Irish émigré Barry Richardson was playing bass in one of the part-time jazz combos which regularly appeared at the Tally Ho pub in Kentish Town (London) when he first saw pub rock godfathers Eggs Over Easy.
A veteran of the Irish country showband circuit – now with a very good ‘straight’ job in marketing – Richardson realised he could put together a band to match the Eggs musically and immediately recruited fellow former Alpine Seven and Ian Whitcomb’s Bluesville members Ruan O’Lochlainn, Deke O’Brien and Mick Molloy from back home.
For the first few weeks, the new band didn’t have a name until O’Lochlainn’s wife, Jackie, suggested ‘Bees Make Honey’ early in 1972. Like their signature tune, the Bees were Red Hot.
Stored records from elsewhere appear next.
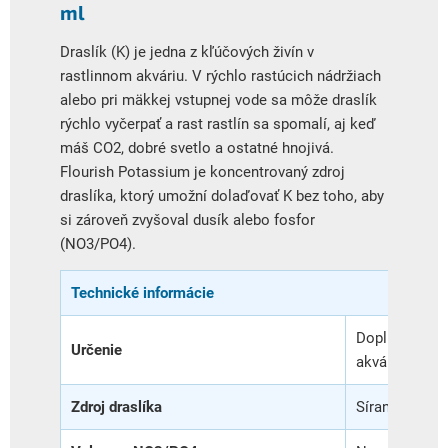
ml
Draslík (K) je jedna z kľúčových živín v
rastlinnom akváriu. V rýchlo rastúcich nádržiach
alebo pri mäkkej vstupnej vode sa môže draslík
rýchlo vyčerpať a rast rastlín sa spomalí, aj keď
máš CO2, dobré svetlo a ostatné hnojivá.
Flourish Potassium je koncentrovaný zdroj
draslíka, ktorý umožní dolaďovať K bez toho, aby
si zároveň zvyšoval dusík alebo fosfor
(NO3/PO4).
Technické informácie
Doplnenie dra
Určenie
akváriu
Zdroj draslíka
Síran draseln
Applying all the crowd-pleasing techniques learned in the big barns of rural Ireland to the London pubs, they swung where others merely rocked.
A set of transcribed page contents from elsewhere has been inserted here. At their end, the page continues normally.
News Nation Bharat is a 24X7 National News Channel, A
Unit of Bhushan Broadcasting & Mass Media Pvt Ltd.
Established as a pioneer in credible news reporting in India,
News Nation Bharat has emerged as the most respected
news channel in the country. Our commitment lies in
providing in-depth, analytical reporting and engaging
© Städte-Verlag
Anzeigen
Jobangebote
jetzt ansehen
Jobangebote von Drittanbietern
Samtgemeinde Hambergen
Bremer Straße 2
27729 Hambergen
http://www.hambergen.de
Soon signed to EMI, their debut single – a 1950s-inflected knee trembler which slyly name-checked Charlie Gillett’s Sunday morning Honky Tonk radio show – was released in 1973. But neither it nor the album which followed (Music Every Night) provided the band with their ticket to the top, and it all began to fall apart.
Dropped by EMI, Richardson and Molloy kept the Bees going through various lineups right up until 1977 when they finally called it a day, squeezed out of the pubs by the new-look punk bands.
Drummer Bob “Cee” Benberg ended up in Supertramp.